The cost of tailing logs in kubernetes

Originally published at

Logging is one of those plumbing things that often gets attention only when it’s broken. That’s not necessarily a criticism. Nobody makes money off their own logs. Rather we use logs to gain insight into what our programs are doing… or have done, so we can keep the things we do make money from running. At small scale, or in development, you can get the necessary insights from printing messages to stdout. Scale up to a distributed system and you quickly develop a need to aggregate those messages to some central place where they can be useful. This need is even more urgent if you’re running containers on an orchestration platform like kubernetes, where processes and local storage are ephemeral.

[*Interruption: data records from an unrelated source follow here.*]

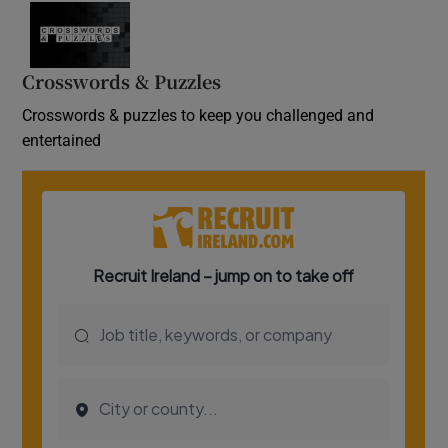
Crosswords & Puzzles
Crosswords & puzzles to keep you challenged and
entertained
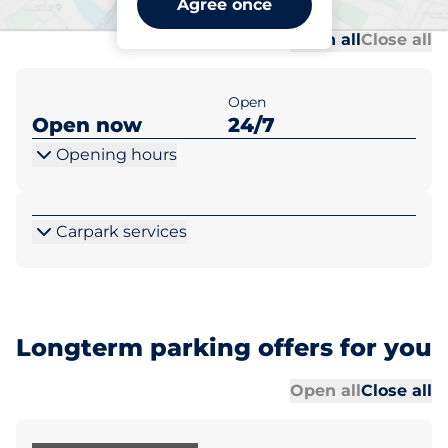
Agree once
Al
Al
Open all
Close all
Open
Open now
24/7
Opening hours
Carpark services
Longterm parking offers for you
Al
Al
Open all
Close all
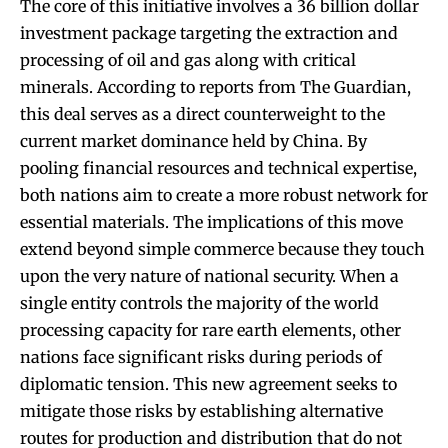
The core of this initiative involves a 36 billion dollar
investment package targeting the extraction and
processing of oil and gas along with critical
minerals. According to reports from The Guardian,
this deal serves as a direct counterweight to the
current market dominance held by China. By
pooling financial resources and technical expertise,
both nations aim to create a more robust network for
essential materials. The implications of this move
extend beyond simple commerce because they touch
upon the very nature of national security. When a
single entity controls the majority of the world
processing capacity for rare earth elements, other
nations face significant risks during periods of
diplomatic tension. This new agreement seeks to
mitigate those risks by establishing alternative
routes for production and distribution that do not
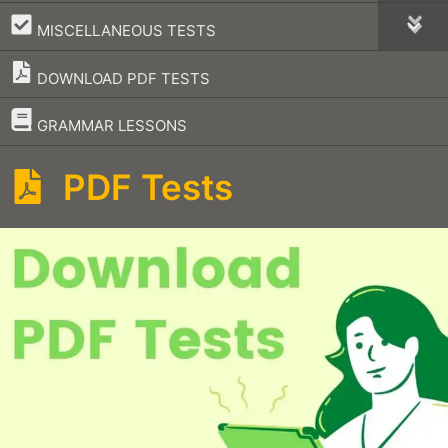
–
MISCELLANEOUS TESTS
DOWNLOAD PDF TESTS
–
GRAMMAR LESSONS
PDF Tests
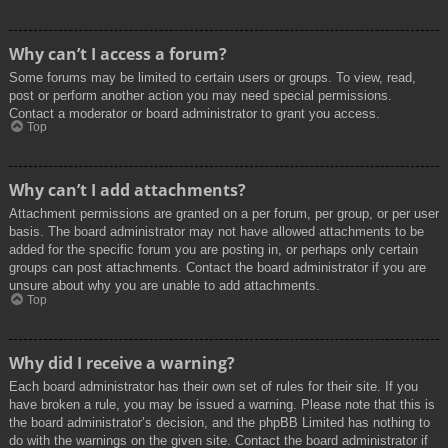
Why can’t I access a forum?
Some forums may be limited to certain users or groups. To view, read,
post or perform another action you may need special permissions.
Contact a moderator or board administrator to grant you access.
Top
Why can’t I add attachments?
Attachment permissions are granted on a per forum, per group, or per user
basis. The board administrator may not have allowed attachments to be
added for the specific forum you are posting in, or perhaps only certain
groups can post attachments. Contact the board administrator if you are
unsure about why you are unable to add attachments.
Top
Why did I receive a warning?
Each board administrator has their own set of rules for their site. If you
have broken a rule, you may be issued a warning. Please note that this is
the board administrator’s decision, and the phpBB Limited has nothing to
do with the warnings on the given site. Contact the board administrator if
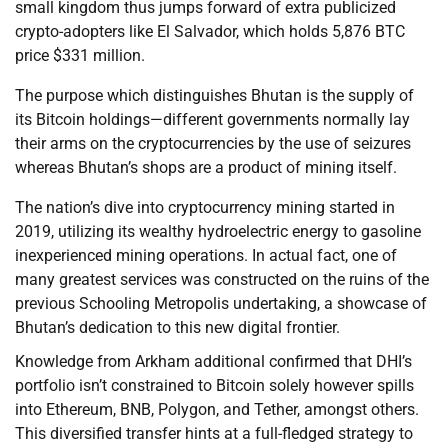
small kingdom thus jumps forward of extra publicized
crypto-adopters like El Salvador, which holds 5,876 BTC
price $331 million.
The purpose which distinguishes Bhutan is the supply of
its Bitcoin holdings—different governments normally lay
their arms on the cryptocurrencies by the use of seizures
whereas Bhutan’s shops are a product of mining itself.
The nation’s dive into cryptocurrency mining started in
2019, utilizing its wealthy hydroelectric energy to gasoline
inexperienced mining operations. In actual fact, one of
many greatest services was constructed on the ruins of the
previous Schooling Metropolis undertaking, a showcase of
Bhutan’s dedication to this new digital frontier.
Knowledge from Arkham additional confirmed that DHI’s
portfolio isn’t constrained to Bitcoin solely however spills
into Ethereum, BNB, Polygon, and Tether, amongst others.
This diversified transfer hints at a full-fledged strategy to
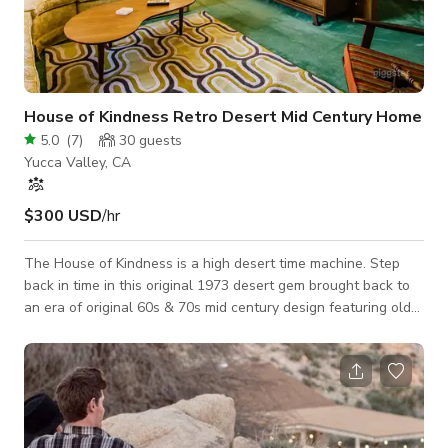
House of Kindness Retro Desert Mid Century Home
5.0
(
7
)
30
guests
Yucca Valley, CA
$300 USD
/hr
The House of Kindness is a high desert time machine. Step
back in time in this original 1973 desert gem brought back to
an era of original 60s & 70s mid century design featuring old
televisions, stereos and art throughout. The perfect setting
for shooting classic films or timeless ads and editorials. Each
room features a different theme and style design that flows
into the next. "The Don" is the hyper atomic mid century
bedroom lounge with its own fireplace featuring a Eero Aarnio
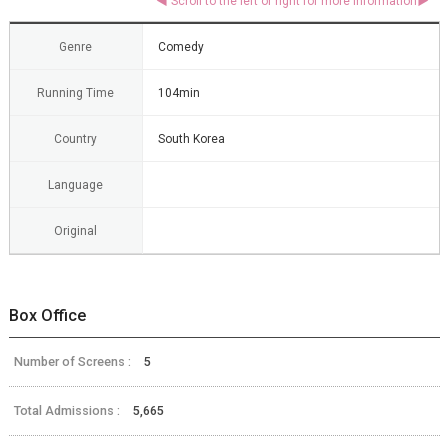
Genre
Comedy
Running Time
104min
Country
South Korea
Language
Original
Box Office
Number of Screens :
5
Total Admissions :
5,665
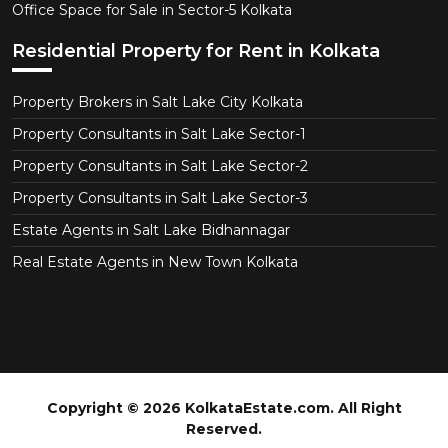
Office Space for Sale in Sector-5 Kolkata
Residential Property for Rent in Kolkata
Property Brokers in Salt Lake City Kolkata
Property Consultants in Salt Lake Sector-1
Property Consultants in Salt Lake Sector-2
Property Consultants in Salt Lake Sector-3
Estate Agents in Salt Lake Bidhannagar
Real Estate Agents in New Town Kolkata
Copyright © 2026 KolkataEstate.com. All Right
Reserved.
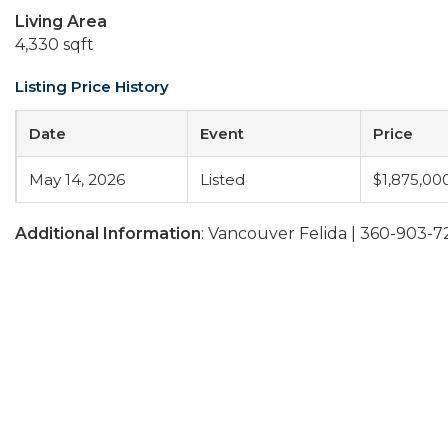
Living Area
4,330 sqft
Listing Price History
Date
Event
Price
May 14, 2026
Listed
$1,875,00
Additional Information
: Vancouver Felida | 360-903-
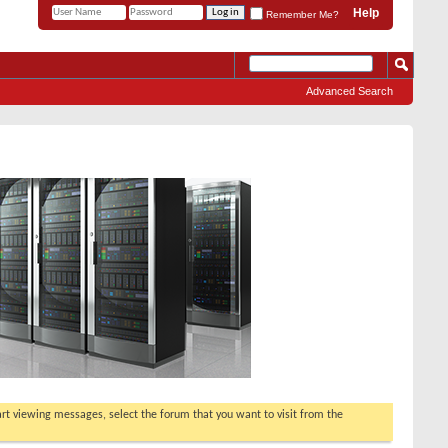
Help
Remember Me?
Advanced Search
tart viewing messages, select the forum that you want to visit from the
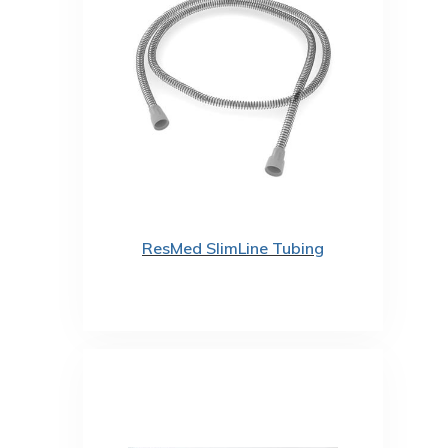
ResMed SlimLine Tubing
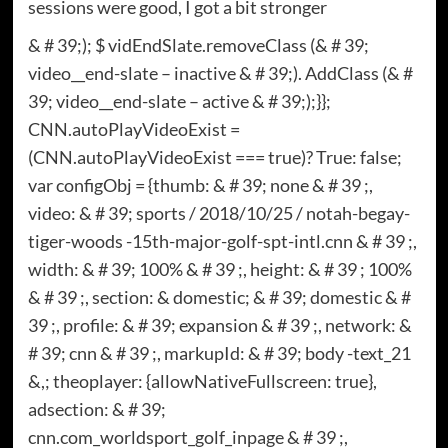
sessions were good, I got a bit stronger
& # 39;); $ vidEndSlate.removeClass (& # 39;
video__end-slate – inactive & # 39;). AddClass (& #
39; video__end-slate – active & # 39;);}};
CNN.autoPlayVideoExist =
(CNN.autoPlayVideoExist === true)? True: false;
var configObj = {thumb: & # 39; none & # 39 ;,
video: & # 39; sports / 2018/10/25 / notah-begay-
tiger-woods -15th-major-golf-spt-intl.cnn & # 39 ;,
width: & # 39; 100% & # 39 ;, height: & # 39 ; 100%
& # 39 ;, section: & domestic; & # 39; domestic & #
39 ;, profile: & # 39; expansion & # 39 ;, network: &
# 39; cnn & # 39 ;, markupId: & # 39; body -text_21
&,; theoplayer: {allowNativeFullscreen: true},
adsection: & # 39;
cnn.com_worldsport_golf_inpage & # 39 ;,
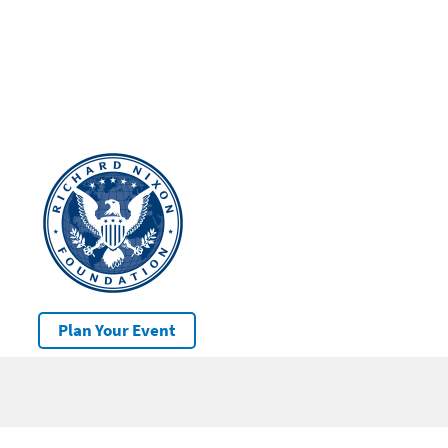
Plan Your Event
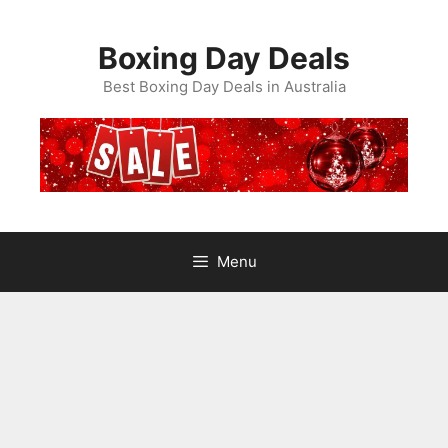
Skip
to
Boxing Day Deals
content
Best Boxing Day Deals in Australia
Menu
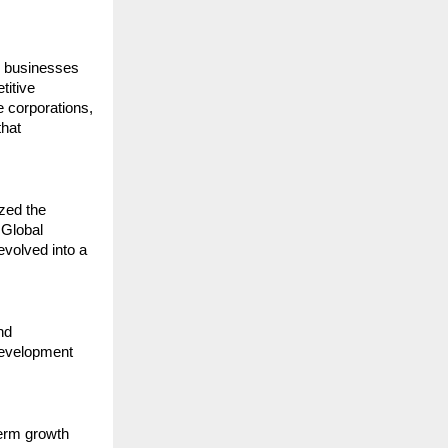
 businesses 
itive 
 corporations, 
hat 
zed the 
Global 
evolved into a 
d 
development 
erm growth 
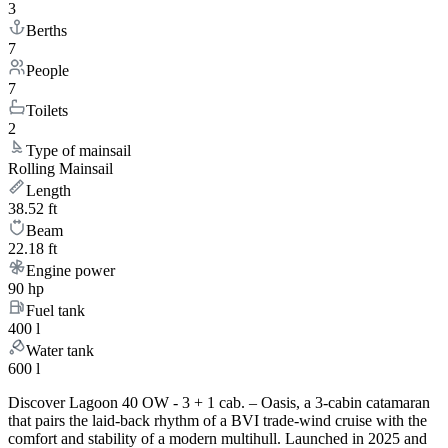
3
Berths
7
People
7
Toilets
2
Type of mainsail
Rolling Mainsail
Length
38.52 ft
Beam
22.18 ft
Engine power
90 hp
Fuel tank
400 l
Water tank
600 l
Discover Lagoon 40 OW - 3 + 1 cab. – Oasis, a 3-cabin catamaran
that pairs the laid-back rhythm of a BVI trade-wind cruise with the
comfort and stability of a modern multihull. Launched in 2025 and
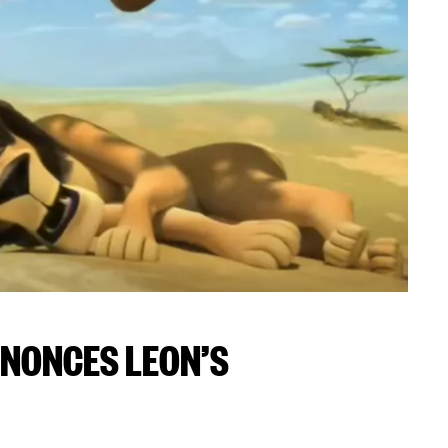
NONCES LEON’S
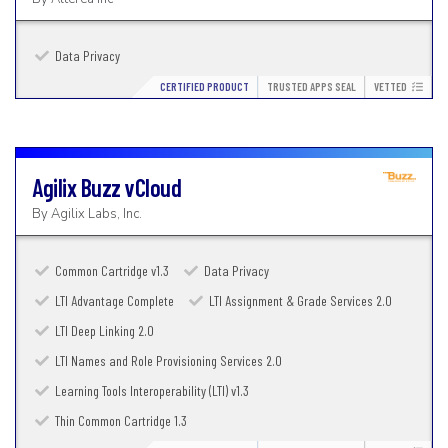
Data Privacy
CERTIFIED PRODUCT
TRUSTED APPS SEAL
VETTED
Agilix Buzz
vCloud
By
Agilix Labs, Inc.
Common Cartridge v1.3
Data Privacy
LTI Advantage Complete
LTI Assignment & Grade Services 2.0
LTI Deep Linking 2.0
LTI Names and Role Provisioning Services 2.0
Learning Tools Interoperability (LTI) v1.3
Thin Common Cartridge 1.3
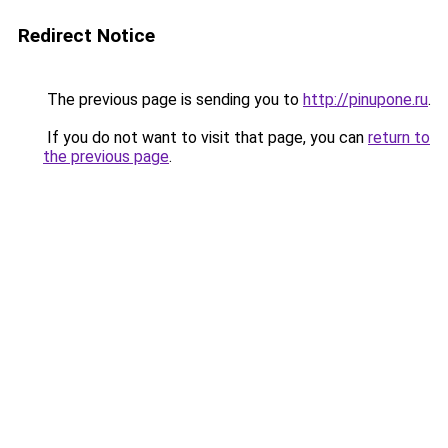
Redirect Notice
The previous page is sending you to
http://pinupone.ru
.
If you do not want to visit that page, you can
return to
the previous page
.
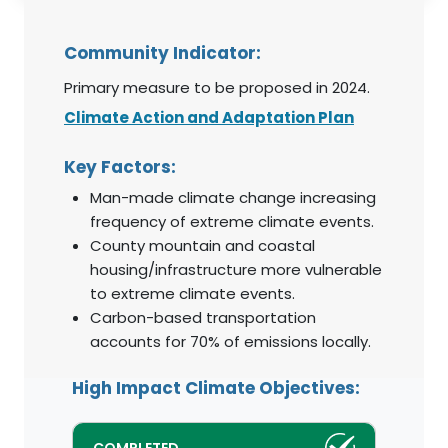
Community Indicator:
Primary measure to be proposed in 2024.
Climate Action and Adaptation Plan
Key Factors:
Man-made climate change increasing
frequency of extreme climate events.
County mountain and coastal
housing/infrastructure more vulnerable
to extreme climate events.
Carbon-based transportation
accounts for 70% of emissions locally.
High Impact Climate Objectives:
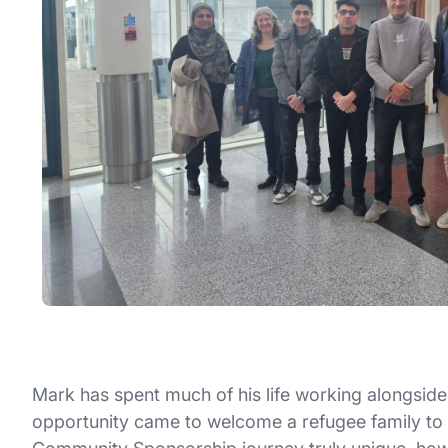
Mark has spent much of his life working alongside 
opportunity came to welcome a refugee family to Br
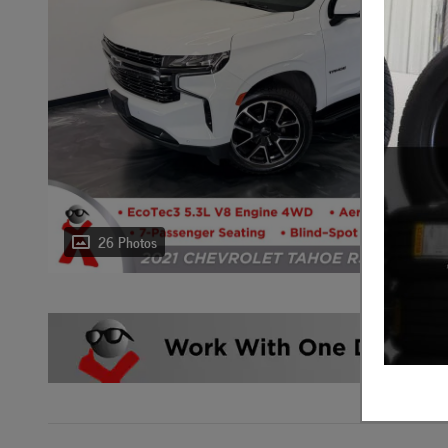
26 Photos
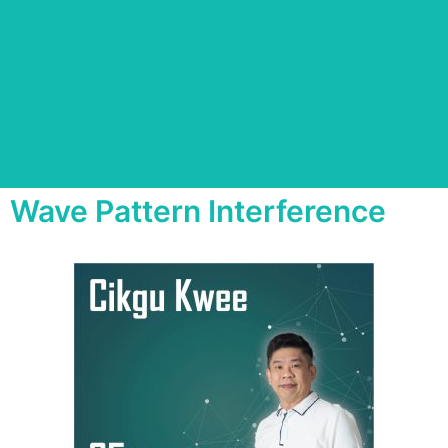
Wave Pattern Interference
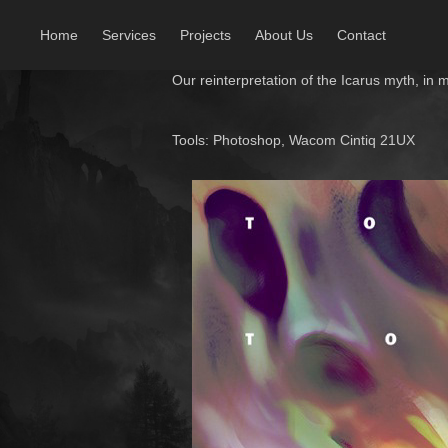
Home
Services
Projects
About Us
Contact
Our reinterpretation of the
Icarus myth, in 
Tools: Photoshop, Wacom Cintiq 21UX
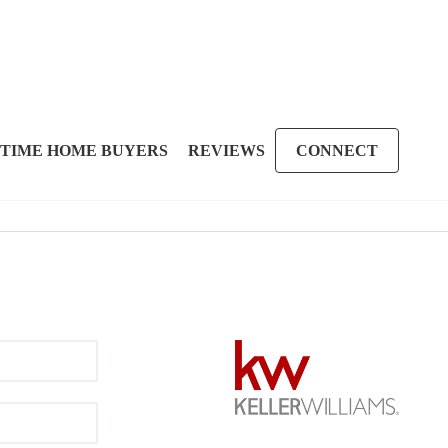
 TIME HOME BUYERS
REVIEWS
CONNECT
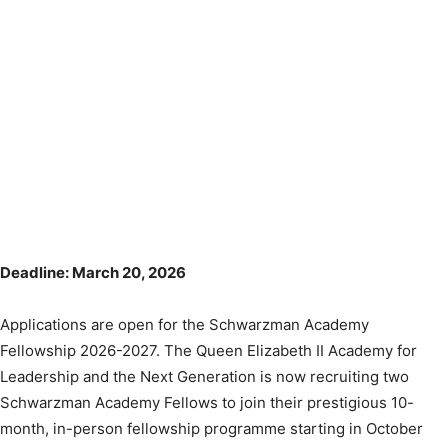
Deadline: March 20, 2026
Applications are open for the Schwarzman Academy
Fellowship 2026-2027. The Queen Elizabeth II Academy for
Leadership and the Next Generation is now recruiting two
Schwarzman Academy Fellows to join their prestigious 10-
month, in-person fellowship programme starting in October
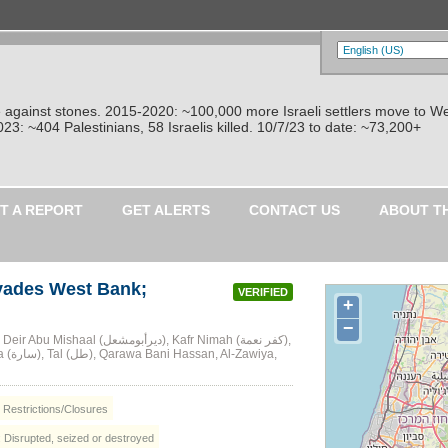
re against stones. 2015-2020: ~100,000 more Israeli settlers move to W
: ~404 Palestinians, 58 Israelis killed. 10/7/23 to date: ~73,200+
T A REPORT
GET ALERTS
CONTACT US
ABOUT T
nvades West Bank;
VERIFIED
+
−
al (ديرأبومشعل), Kafr Nimah (كفر نعمة),
, Restrictions/Closures
: Disrupted, seized or destroyed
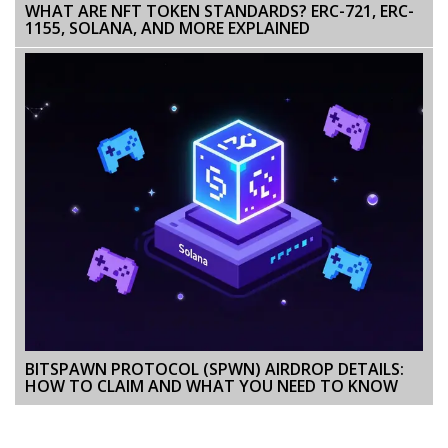
WHAT ARE NFT TOKEN STANDARDS? ERC-721, ERC-
1155, SOLANA, AND MORE EXPLAINED
BITSPAWN PROTOCOL (SPWN) AIRDROP DETAILS:
HOW TO CLAIM AND WHAT YOU NEED TO KNOW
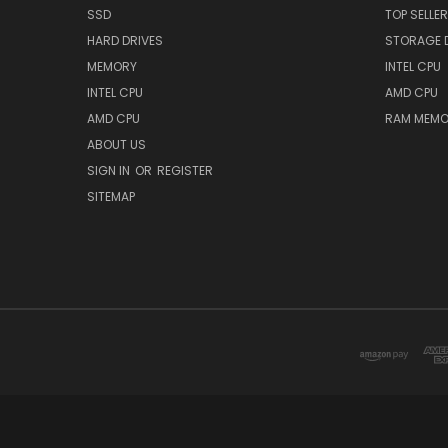
SSD
TOP SELLE
HARD DRIVES
STORAGE 
MEMORY
INTEL CPU
INTEL CPU
AMD CPU
AMD CPU
RAM MEMO
ABOUT US
SIGN IN
OR
REGISTER
SITEMAP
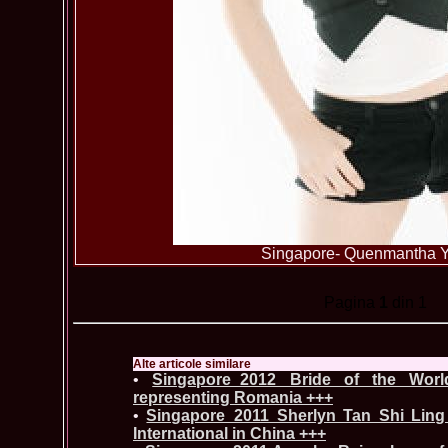
Singapore- Quenmantha 
Pagina
1
din 1
Alte articole similare
•
Singapore_2012 Bride of the Worl
representing Romania +++
•
Singapore_2011 Sherlyn Tan Shi Ling
International in China +++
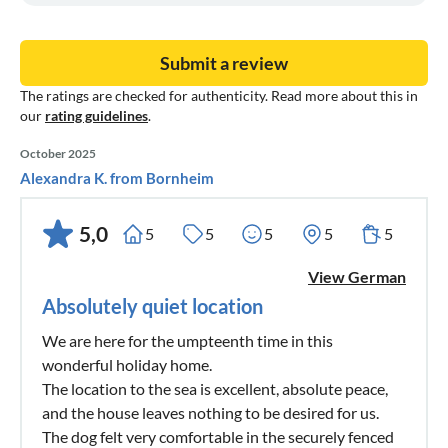
Submit a review
The ratings are checked for authenticity. Read more about this in
our
rating guidelines
.
October 2025
Alexandra K. from Bornheim
5,0
5
5
5
5
5
View German
Absolutely quiet location
We are here for the umpteenth time in this
wonderful holiday home.
The location to the sea is excellent, absolute peace,
and the house leaves nothing to be desired for us.
The dog felt very comfortable in the securely fenced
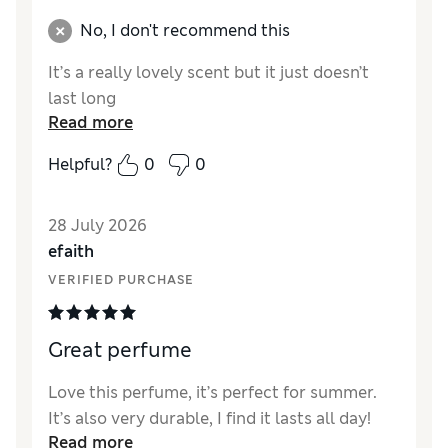
No, I don't recommend this
It’s a really lovely scent but it just doesn’t
last long
Read more
Helpful?
0
0
28 July 2026
efaith
VERIFIED PURCHASE
Great perfume
Love this perfume, it’s perfect for summer.
It’s also very durable, I find it lasts all day!
Read more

Since the early days of containers and the publication of the Twelve-Factor manifesto a common pattern has emerged for handling logs generated by container fleets: processes write messages to stdout or stderr, containerd (docker) redirects the standard streams to disk files outside the containers, and a log forwarder tails the files and forwards them to a database. The log forwarder fluentd is a CNCF project, like containerd itself, and has become more or less a de facto standard tool for reading, transforming, transporting and indexing log lines. If you create a GKE kubernetes cluster with cloud logging enabled (formerly Stackdriver) this is pretty much the exact pattern that you get, albeit using Google’s own flavor of fluentd.